Por eso el minotauro-lector debe seguir sus propios pasos. Debe comprender que no es Teseo guiado por Ariadna. En todo caso sabe que el laberinto es su propia casa-prisión y, al mismo tiempo, su campo-infinito donde puede ser y no ser. De esto se colige que el ser es lo que es desde la conjugación que hace con el no-ser.

Leer y ser… es decir, ser desde la posibilidad de leer. Asir con fuerza el texto, para sí, porque el texto mismo es quien lo lee: leo el texto que soy. Metamorfosis no necesariamente kafkiana. Más bien simbiosis que hace hipostasis en dos naturalezas distintas para volverlas una sola: así el papel escrito y la mirada que lee son un mismo ser que se mueve y —al moverse— crea y recrea el laberinto.

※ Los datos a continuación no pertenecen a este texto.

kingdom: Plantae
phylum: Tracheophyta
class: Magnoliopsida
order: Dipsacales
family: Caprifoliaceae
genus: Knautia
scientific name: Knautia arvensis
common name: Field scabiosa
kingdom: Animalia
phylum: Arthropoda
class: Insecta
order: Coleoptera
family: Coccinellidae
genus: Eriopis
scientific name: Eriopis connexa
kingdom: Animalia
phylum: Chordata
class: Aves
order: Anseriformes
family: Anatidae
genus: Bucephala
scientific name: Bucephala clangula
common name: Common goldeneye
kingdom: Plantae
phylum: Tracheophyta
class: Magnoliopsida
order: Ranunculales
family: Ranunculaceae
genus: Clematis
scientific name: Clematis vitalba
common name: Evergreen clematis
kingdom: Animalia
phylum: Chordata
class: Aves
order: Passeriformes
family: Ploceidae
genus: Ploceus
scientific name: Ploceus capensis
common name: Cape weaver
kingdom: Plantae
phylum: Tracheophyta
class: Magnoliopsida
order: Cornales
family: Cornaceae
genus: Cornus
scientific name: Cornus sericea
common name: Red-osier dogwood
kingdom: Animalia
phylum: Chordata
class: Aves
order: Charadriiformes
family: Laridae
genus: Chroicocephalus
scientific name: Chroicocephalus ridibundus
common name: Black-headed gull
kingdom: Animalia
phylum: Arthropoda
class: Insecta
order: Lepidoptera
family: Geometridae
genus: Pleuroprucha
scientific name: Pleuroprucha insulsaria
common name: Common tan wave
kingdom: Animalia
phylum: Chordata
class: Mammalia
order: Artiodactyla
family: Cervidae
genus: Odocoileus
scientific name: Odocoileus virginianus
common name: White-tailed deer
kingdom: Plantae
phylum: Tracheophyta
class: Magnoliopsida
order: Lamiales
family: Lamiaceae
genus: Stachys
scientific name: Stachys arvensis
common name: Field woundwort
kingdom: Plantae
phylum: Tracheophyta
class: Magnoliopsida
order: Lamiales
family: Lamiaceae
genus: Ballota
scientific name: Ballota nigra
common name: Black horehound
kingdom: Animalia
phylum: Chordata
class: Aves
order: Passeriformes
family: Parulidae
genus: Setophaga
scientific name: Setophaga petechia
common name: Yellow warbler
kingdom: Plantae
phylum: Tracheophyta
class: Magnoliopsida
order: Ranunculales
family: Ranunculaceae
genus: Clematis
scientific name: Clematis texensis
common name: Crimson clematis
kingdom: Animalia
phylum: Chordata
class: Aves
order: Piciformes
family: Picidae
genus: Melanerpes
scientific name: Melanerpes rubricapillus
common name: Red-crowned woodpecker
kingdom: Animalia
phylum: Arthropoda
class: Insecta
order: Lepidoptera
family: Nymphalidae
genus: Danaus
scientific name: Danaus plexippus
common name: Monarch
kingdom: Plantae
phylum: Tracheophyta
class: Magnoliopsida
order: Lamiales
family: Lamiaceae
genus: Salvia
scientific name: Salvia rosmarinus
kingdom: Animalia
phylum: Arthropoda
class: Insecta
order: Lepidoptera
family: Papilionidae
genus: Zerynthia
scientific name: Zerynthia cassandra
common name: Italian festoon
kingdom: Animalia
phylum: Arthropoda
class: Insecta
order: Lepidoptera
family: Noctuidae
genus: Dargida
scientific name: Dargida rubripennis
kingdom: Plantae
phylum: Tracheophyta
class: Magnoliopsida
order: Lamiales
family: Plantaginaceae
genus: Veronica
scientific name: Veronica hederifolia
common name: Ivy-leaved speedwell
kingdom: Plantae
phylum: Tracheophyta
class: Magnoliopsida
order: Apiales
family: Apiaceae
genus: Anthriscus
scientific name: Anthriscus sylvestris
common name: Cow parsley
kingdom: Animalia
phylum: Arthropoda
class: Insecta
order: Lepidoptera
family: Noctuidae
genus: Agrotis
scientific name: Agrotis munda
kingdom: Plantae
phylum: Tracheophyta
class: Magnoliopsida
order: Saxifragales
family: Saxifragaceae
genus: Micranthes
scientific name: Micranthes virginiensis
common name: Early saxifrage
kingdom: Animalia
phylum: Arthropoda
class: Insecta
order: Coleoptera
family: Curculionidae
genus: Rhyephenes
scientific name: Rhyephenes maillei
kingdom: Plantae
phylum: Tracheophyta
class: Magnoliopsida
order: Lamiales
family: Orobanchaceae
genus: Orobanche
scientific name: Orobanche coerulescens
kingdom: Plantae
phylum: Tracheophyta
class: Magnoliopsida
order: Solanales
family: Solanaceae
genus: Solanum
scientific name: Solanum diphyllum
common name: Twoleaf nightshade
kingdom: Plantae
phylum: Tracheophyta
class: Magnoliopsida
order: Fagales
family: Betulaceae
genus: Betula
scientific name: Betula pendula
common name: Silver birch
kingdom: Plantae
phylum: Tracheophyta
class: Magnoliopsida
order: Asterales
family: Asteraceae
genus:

Cnosos ha quedado en el recuerdo (historia) o en la imaginación (narrativa). ¡El laberinto ha salido de Creta! Ahora está en las líneas que crecen junto a los espacios y márgenes que dan cuerpo al texto escrito. Sus muros no encierran nada: el laberinto puede ser el desierto más yermo. Sus pasillos ya no huelen a prisión, sino a posibilidad de libertad. El ser ya no es un minotauro mitológico, ahora es un minotauro-lector. En suma: la realidad de la leyenda ha crecido en la imaginación de la escritura. Así, la tinta es ahora el nuevo hilo de Ariadna.

El lector que lleva varios años en el laberinto (leyendo) sabe que él es el nuevo minotauro y el nuevo laberinto. Se comprende a sí mismo como un ser híbrido: parte naturaleza, parte imaginación; parte búsqueda para salir, parte intromisión continua para profundizar más en el texto. Por eso su pregunta: ¿quién quiere salir del texto?, ¿quién busca una salida? Antes bien hay que ser en uno mismo: profundizar en el ser que uno es.

Sólo quien lee sin ser él mismo la lectura, busca salir del texto. Los demás, los que somos minotauros-lectores, sabemos que sin el laberinto podemos caer en el hastío: forma por demás repetitiva e insustancial. Por eso, ¡Dios permita que siempre tengamos un nuevo laberinto para leer!